AutoPrune: Automatic Network Pruning by Regularizing Auxiliary Parameters

Authors: XIA XIAO, Zigeng Wang, Sanguthevar Rajasekaran

NeurIPS 2019 | Conference PDF | Archive PDF | Plain Text | LLM Run Details

Reproducibility Variable Result LLM Response
Research Type Experimental We evaluate our method with Le Net and VGGlike on MNIST and CIFAR-10 datasets, and with Alex Net, Res Net and Mobile Net on Image Net to establish the scalability of our work. Results show that our model achieves state-of-the-art sparsity, e.g. 7%, 23% FLOPs and 310x, 75x compression ratio for Le Net5 and VGG-like structure without accuracy drop, and 200M and 100M FLOPs for Mobile Net V2 with accuracy 73.32% and 66.83% respectively.
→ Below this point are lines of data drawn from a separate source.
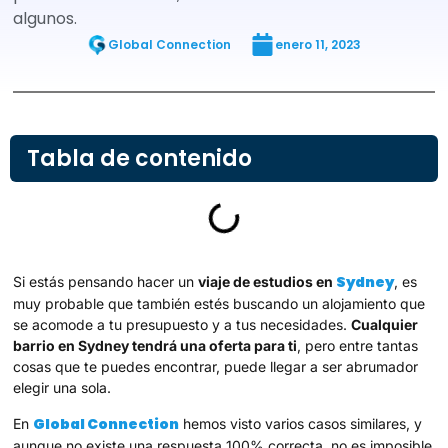
algunos.
Global Connection
enero 11, 2023
Tabla de contenido
Sydney
Si estás pensando hacer un
viaje de estudios en
, es
muy probable que también estés buscando un alojamiento que
se acomode a tu presupuesto y a tus necesidades.
Cualquier
barrio en Sydney tendrá una oferta para ti
, pero entre tantas
cosas que te puedes encontrar, puede llegar a ser abrumador
elegir una sola.
Global Connection
En
hemos visto varios casos similares, y
aunque no existe una respuesta 100% correcta, no es imposible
Researcher Affiliation Academia Xia Xiao, Zigeng Wang, Sanguthevar Rajasekaran Department of Computer Science and Engineering University of Connecticut Storrs, CT, USA, 06269 {xia.xiao, zigeng.wang, sanguthevar.rajasekaran}@uconn.edu
Pseudocode Yes Algorithm 1 Auto Prun
Open Source Code No The paper does not provide concrete access to source code through a specific repository link, explicit code release statement, or code in supplementary materials.
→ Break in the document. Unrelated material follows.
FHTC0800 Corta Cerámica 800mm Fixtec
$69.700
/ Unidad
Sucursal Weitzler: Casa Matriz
Open Datasets Yes We evaluate our method with Le Net and VGGlike on MNIST and CIFAR-10 datasets, and with Alex Net, Res Net and Mobile Net on Image Net to establish the scalability of our work.
Dataset Splits Yes The training set will be split into Xtrain and Xval... We split the training data into 1:1 for weight update and auxiliary parameter update respectively.
Hardware Specification Yes Our models are implemented by Tensorflow and run on Ubuntu Linux 16.04 with 32G memory and a single NVIDIA Titan Xp GPU.
Software Dependencies No The paper mentions "Tensorflow" but does not provide specific version numbers for any software dependencies.
Experiment Setup Yes To show the insensitivity of the introduced hyperparameter, we set the learning rate of auxiliary parameters to 1.5e-2 and µ to 5e-2 for all test cases. In this structure, we use L2-norm and L1-norm for L1 with hyperparameters 5e-5 and 1e-6, respectively. Res Net-50 is trained with a learning rate schedule from 1e-5 to 1e-6. The learning rate for Alex Net is 1e-3 and for Mobile Net V2 is 1e-5.